What the task asks => Repeat the records below exactly as they appear, leaving out any pictures.

Data records =>
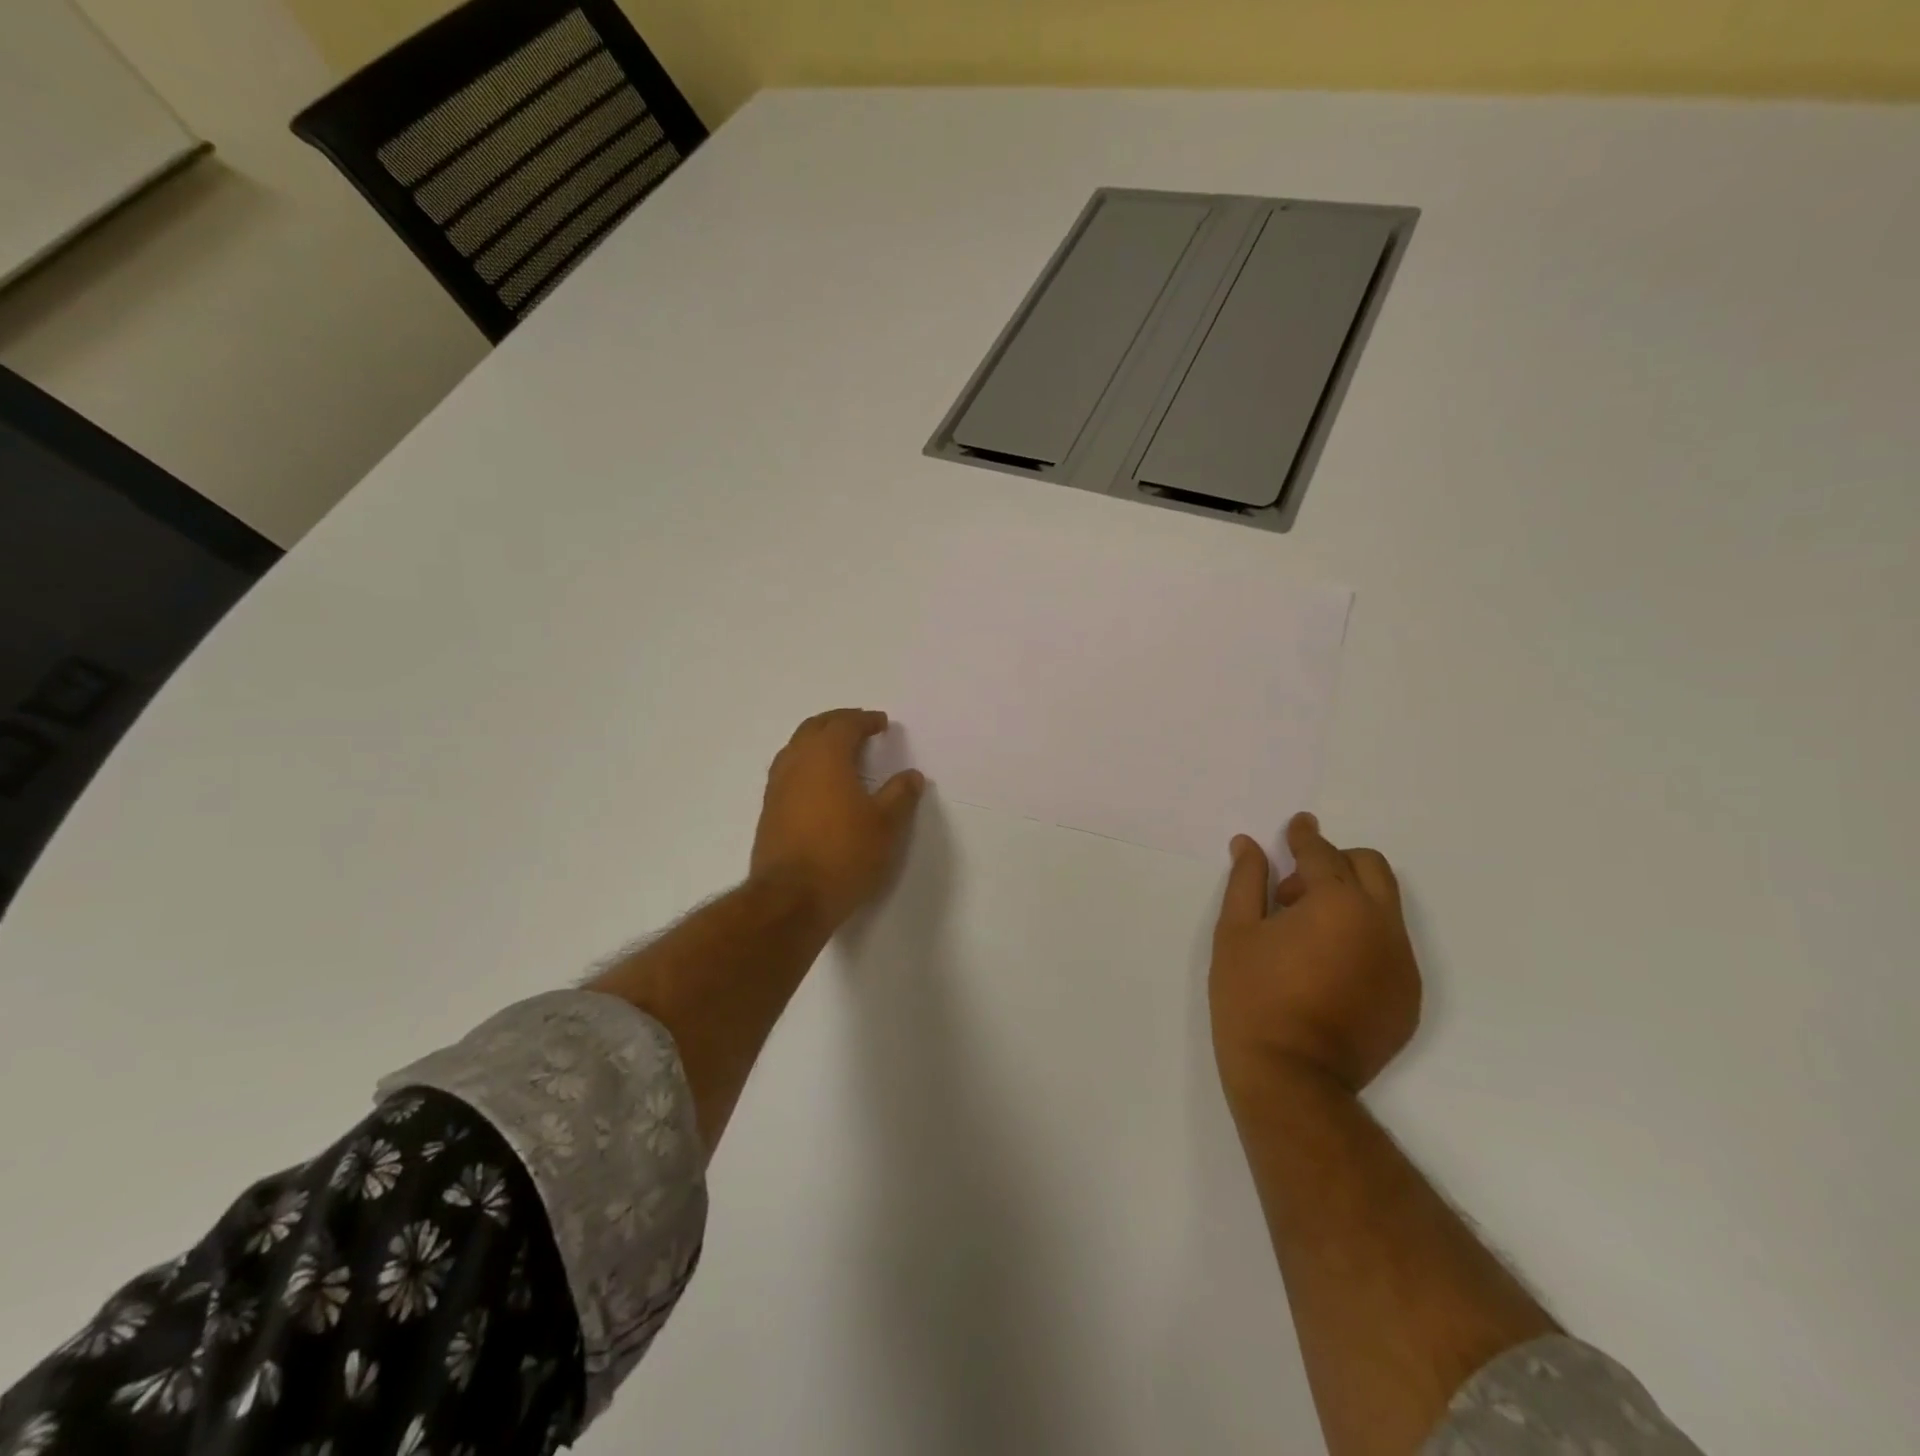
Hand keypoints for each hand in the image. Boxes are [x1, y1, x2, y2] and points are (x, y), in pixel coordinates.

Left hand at [750, 709, 924, 930]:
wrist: (790, 899)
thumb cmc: (844, 855)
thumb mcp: (885, 825)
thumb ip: (900, 795)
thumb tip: (911, 775)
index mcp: (826, 757)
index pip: (844, 724)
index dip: (864, 720)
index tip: (881, 723)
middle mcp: (796, 763)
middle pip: (814, 728)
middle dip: (838, 722)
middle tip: (859, 727)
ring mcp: (777, 787)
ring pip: (796, 748)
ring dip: (818, 742)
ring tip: (839, 752)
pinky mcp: (769, 811)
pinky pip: (788, 771)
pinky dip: (806, 764)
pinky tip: (819, 784)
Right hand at [1210, 813, 1421, 1105]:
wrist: (1291, 1078)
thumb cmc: (1252, 997)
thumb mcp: (1236, 932)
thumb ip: (1247, 881)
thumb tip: (1250, 845)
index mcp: (1338, 904)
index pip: (1322, 854)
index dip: (1304, 836)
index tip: (1297, 824)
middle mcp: (1382, 926)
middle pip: (1370, 868)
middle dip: (1334, 862)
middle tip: (1293, 890)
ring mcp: (1403, 964)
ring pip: (1384, 907)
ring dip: (1349, 901)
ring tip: (1305, 935)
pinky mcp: (1408, 997)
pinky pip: (1390, 946)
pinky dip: (1362, 938)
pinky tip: (1326, 968)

Solution to the exercise =>
Hand keypoints for each hand in the image. Boxes are [x1, y1, x2, y2] and points are (x, y), in pixel coordinates.

Left hand at [750, 709, 924, 930]:
wrist: (790, 899)
thumb cmc: (844, 855)
thumb mcp: (885, 825)
thumb ip: (900, 795)
thumb tip: (911, 775)
index mcp: (826, 757)
index pip: (844, 724)
index dip: (864, 720)
index tip: (881, 723)
middle mcp: (796, 763)
middle pip: (814, 728)
middle dip: (838, 722)
middle tip: (859, 727)
ring mcp: (777, 787)
ring pip: (796, 748)
ring dip: (818, 742)
ring tip: (839, 752)
pinky mcp: (769, 811)
pinky pip: (788, 771)
pinky dip: (806, 764)
pinky tip: (819, 784)
Right hand at [1210, 813, 1421, 1105]:
wrist: (1291, 1078)
thumb cmc: (1252, 997)
thumb mcp: (1236, 932)
thumb ip: (1247, 881)
thumb tip: (1250, 845)
index mcp: (1338, 904)
index pip: (1322, 854)
index dip: (1304, 836)
index tip: (1297, 824)
middle mcp: (1382, 926)
middle pip: (1370, 868)
middle dip: (1334, 862)
middle tip: (1293, 890)
ring mcp: (1403, 964)
ring pip: (1384, 907)
ring dip: (1349, 901)
ring tip: (1305, 935)
pinky mcp: (1408, 997)
pinky pip: (1390, 946)
pinky dip: (1362, 938)
pinky tip: (1326, 968)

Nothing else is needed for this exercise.